Почтеннейшая публика никак не ожидала такого оборота обстоятельств. Более благоразумные и более трусливые, предвидя скверную историю с полицейским вмешательством, торопились взяться за шапки и поскорее ретировались из веселого дома. Более любопытные и более пьяные, столпившись вокруг бесчувственного старика и бесчувственной девушки, решились ждать конца курьезной истории.

- В больницу!.. Скорее в больницу его!.. Вон отсюда!.. Дворников, дворников зовите!.. - метались из угла в угол экономка с тетенькой.

Явились дворники и потащили старика из залы.

Очнувшаяся девушка встрепенулась и, быстро вскочив с колен, в беспамятстве погналась вслед за ними.

Но ее вовремя успели схватить сильные руки экономки.

- Пустите!.. Пустите меня!.. Отец мой!.. Боже!.. Господи!.. Пустите, говорю! - вопила и металась она в беспамятстве, стремительно вырываясь из лап Каролины, на помощь которой подоспела и сама тетенька.

Двум против одной бороться было нетрудно, и Луизу насильно увлекли во внутренние комнаты, откуда еще мучительнее, еще отчаяннее раздавались ее безумные крики. Наконец, вне себя от ярости, она стала кусаться и царапать их ногтями.

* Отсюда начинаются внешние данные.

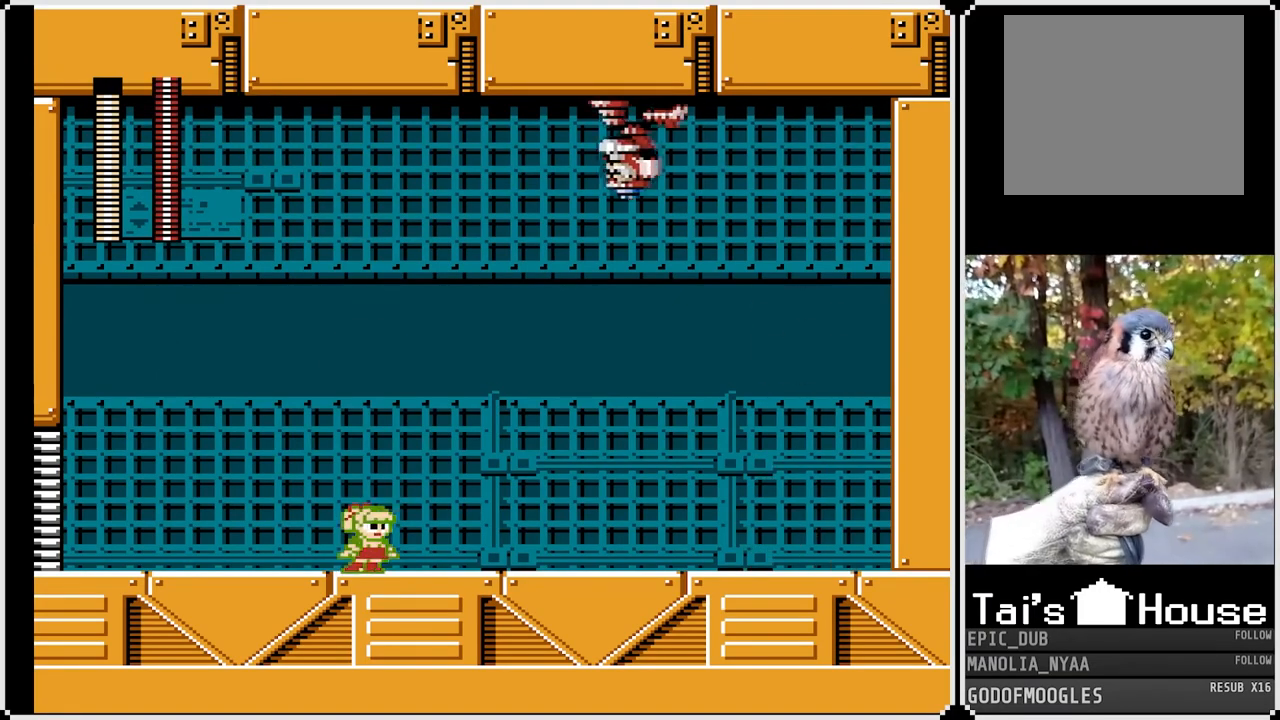
{"buttons": ["SQUARE", "DPAD_DOWN", "DPAD_RIGHT"], "left_stick": "center", "right_stick": "center", "events": [[50, "DPAD_DOWN", "down"], [183, "CROSS", "down"], [500, "CROSS", "up"]]}
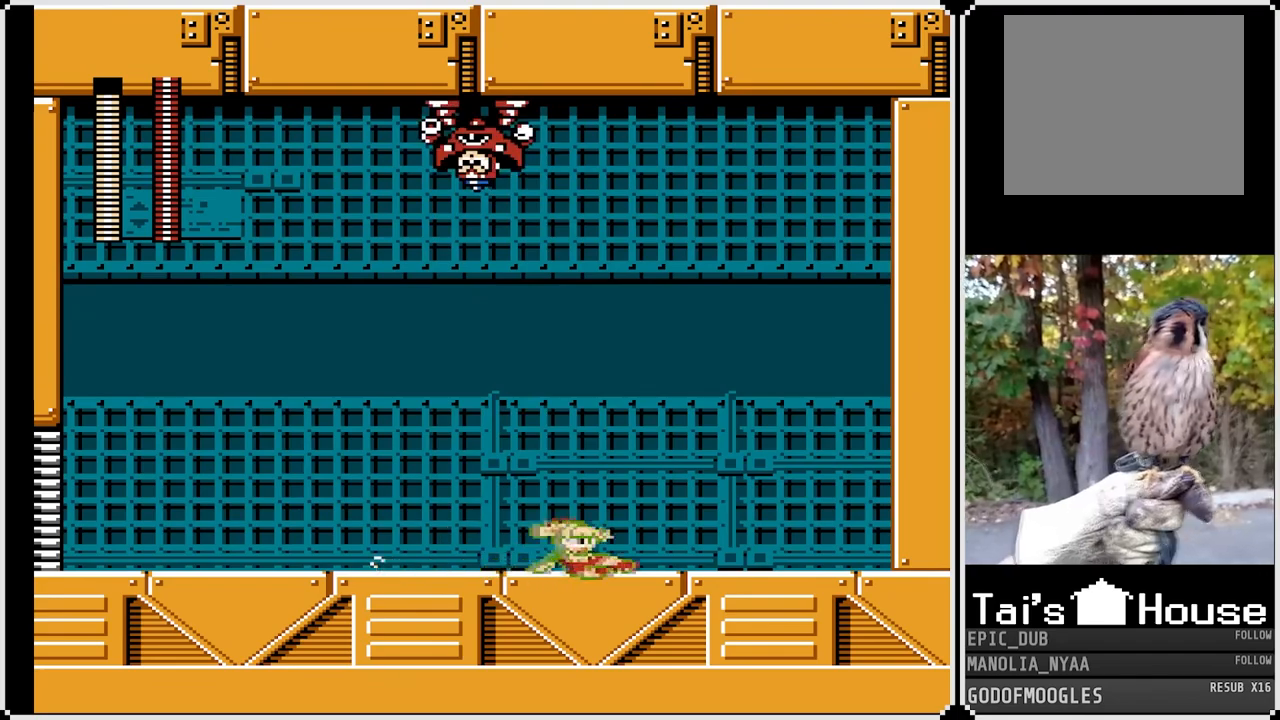
{"buttons": [], "left_stick": "center", "right_stick": "center", "events": [[217, "DPAD_DOWN", "up"], [250, "DPAD_DOWN", "down"], [283, "DPAD_LEFT", "down"], [283, "DPAD_RIGHT", "up"], [300, "DPAD_DOWN", "up"], [400, "SQUARE", "up"], [417, "DPAD_LEFT", "up"]]}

- Ach! du gemeines Thier!* - гневно вскричала тетенька, - ты драться еще!.. Кусаться! Da hast du, da hast du!**

* Ах ты, подлое животное! (нем.)

** Вот тебе, вот тебе! (нем.)

И вслед за этим отчетливо раздались хлесткие звуки нескольких полновесных пощечин.

Расписка Луизы лежала уже в кармане тетеньки, и потому ей незачем было прикидываться теперь кроткой и нежной. Она вступила в свои настоящие, законные права над личностью закабаленной девушки.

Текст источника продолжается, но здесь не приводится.